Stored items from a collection
# # # # #

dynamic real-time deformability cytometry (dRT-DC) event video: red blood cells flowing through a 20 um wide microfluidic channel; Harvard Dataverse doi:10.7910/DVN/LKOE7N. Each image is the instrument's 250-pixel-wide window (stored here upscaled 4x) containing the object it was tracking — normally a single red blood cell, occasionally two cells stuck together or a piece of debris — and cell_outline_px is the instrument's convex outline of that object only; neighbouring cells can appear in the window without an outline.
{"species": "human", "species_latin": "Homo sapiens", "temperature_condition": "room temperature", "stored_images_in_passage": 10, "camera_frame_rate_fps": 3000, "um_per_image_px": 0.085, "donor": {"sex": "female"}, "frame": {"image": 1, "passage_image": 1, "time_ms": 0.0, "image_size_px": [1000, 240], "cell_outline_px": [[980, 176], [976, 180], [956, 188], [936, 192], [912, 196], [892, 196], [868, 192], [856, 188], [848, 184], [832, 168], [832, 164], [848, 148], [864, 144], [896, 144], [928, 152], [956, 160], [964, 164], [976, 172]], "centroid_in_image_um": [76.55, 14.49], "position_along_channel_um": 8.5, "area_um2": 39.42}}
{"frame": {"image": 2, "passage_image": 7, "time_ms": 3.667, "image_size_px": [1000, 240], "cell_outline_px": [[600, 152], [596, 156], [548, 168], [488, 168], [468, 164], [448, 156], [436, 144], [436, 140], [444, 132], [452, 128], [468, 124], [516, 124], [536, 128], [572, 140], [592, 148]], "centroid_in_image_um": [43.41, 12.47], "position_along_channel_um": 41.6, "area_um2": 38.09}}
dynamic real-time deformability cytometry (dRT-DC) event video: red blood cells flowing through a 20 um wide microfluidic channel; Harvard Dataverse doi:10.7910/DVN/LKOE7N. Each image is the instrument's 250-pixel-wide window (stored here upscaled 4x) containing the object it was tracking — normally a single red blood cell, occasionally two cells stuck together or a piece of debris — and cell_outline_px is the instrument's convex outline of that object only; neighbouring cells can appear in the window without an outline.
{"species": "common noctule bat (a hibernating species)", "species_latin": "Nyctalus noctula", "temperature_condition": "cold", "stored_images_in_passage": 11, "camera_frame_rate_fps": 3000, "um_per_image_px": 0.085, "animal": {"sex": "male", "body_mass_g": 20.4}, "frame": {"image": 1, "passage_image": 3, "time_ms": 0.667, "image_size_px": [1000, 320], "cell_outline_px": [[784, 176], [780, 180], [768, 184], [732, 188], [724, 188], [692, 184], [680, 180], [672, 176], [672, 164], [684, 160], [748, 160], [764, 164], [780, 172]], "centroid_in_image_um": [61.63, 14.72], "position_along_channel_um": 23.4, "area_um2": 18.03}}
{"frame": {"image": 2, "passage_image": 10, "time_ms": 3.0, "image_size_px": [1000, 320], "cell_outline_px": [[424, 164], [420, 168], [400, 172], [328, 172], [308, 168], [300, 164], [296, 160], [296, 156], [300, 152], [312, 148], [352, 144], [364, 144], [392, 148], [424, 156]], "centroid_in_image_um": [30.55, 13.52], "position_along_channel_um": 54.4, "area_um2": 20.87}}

# # # # #

### Exercise instructions
Write the material out again word for word.

### Exercise solution
dynamic real-time deformability cytometry (dRT-DC) event video: red blood cells flowing through a 20 um wide microfluidic channel; Harvard Dataverse doi:10.7910/DVN/LKOE7N. Each image is the instrument's 250-pixel-wide window (stored here upscaled 4x) containing the object it was tracking — normally a single red blood cell, occasionally two cells stuck together or a piece of debris — and cell_outline_px is the instrument's convex outline of that object only; neighbouring cells can appear in the window without an outline.
{"species": "human", "species_latin": "Homo sapiens", "temperature_condition": "room temperature", "stored_images_in_passage": 10, "camera_frame_rate_fps": 3000, "um_per_image_px": 0.085, "donor": {"sex": "female"}, "frame": {"image": 1, "passage_image": 1, "time_ms": 0.0, "image_size_px": [1000, 240], "cell_outline_px": [[980, 176], [976, 180], [956, 188], [936, 192], [912, 196], [892, 196], [868, 192], [856, 188], [848, 184], [832, 168], [832, 164], [848, 148], [864, 144], [896, 144], [928, 152], [956, 160], [964, 164], [976, 172]], "centroid_in_image_um": [76.55, 14.49], "position_along_channel_um": 8.5, "area_um2": 39.42}}
{"frame": {"image": 2, "passage_image": 7, "time_ms": 3.667, "image_size_px": [1000, 240], "cell_outline_px": [[600, 152], [596, 156], [548, 168], [488, 168], [468, 164], [448, 156], [436, 144], [436, 140], [444, 132], [452, 128], [468, 124], [516, 124], [536, 128], [572, 140], [592, 148]], "centroid_in_image_um": [43.41, 12.47], "position_along_channel_um": 41.6, "area_um2": 38.09}}
dynamic real-time deformability cytometry (dRT-DC) event video: red blood cells flowing through a 20 um wide microfluidic channel; Harvard Dataverse doi:10.7910/DVN/LKOE7N. Each image is the instrument's 250-pixel-wide window (stored here upscaled 4x) containing the object it was tracking — normally a single red blood cell, occasionally two cells stuck together or a piece of debris — and cell_outline_px is the instrument's convex outline of that object only; neighbouring cells can appear in the window without an outline.
{"species": "common noctule bat (a hibernating species)", "species_latin": "Nyctalus noctula", "temperature_condition": "cold", "stored_images_in_passage": 11, "camera_frame_rate_fps": 3000, "um_per_image_px": 0.085, "animal": {"sex": "male", "body_mass_g": 20.4}, "frame": {"image": 1, "passage_image": 3, "time_ms": 0.667, "image_size_px": [1000, 320], "cell_outline_px": [[784, 176], [780, 180], [768, 184], [732, 188], [724, 188], [692, 184], [680, 180], [672, 176], [672, 164], [684, 160], [748, 160], [764, 164], [780, 172]], "centroid_in_image_um": [61.63, 14.72], "position_along_channel_um": 23.4, "area_um2": 18.03}}
{"frame": {"image": 2, "passage_image": 10, "time_ms": 3.0, "image_size_px": [1000, 320], "cell_outline_px": [[424, 164], [420, 168], [400, 172], [328, 172], [308, 168], [300, 164], [296, 160], [296, 156], [300, 152], [312, 148], [352, 144], [364, 144], [392, 148], [424, 156]], "centroid_in_image_um": [30.55, 13.52], "position_along_channel_um": 54.4, "area_um2": 20.87}}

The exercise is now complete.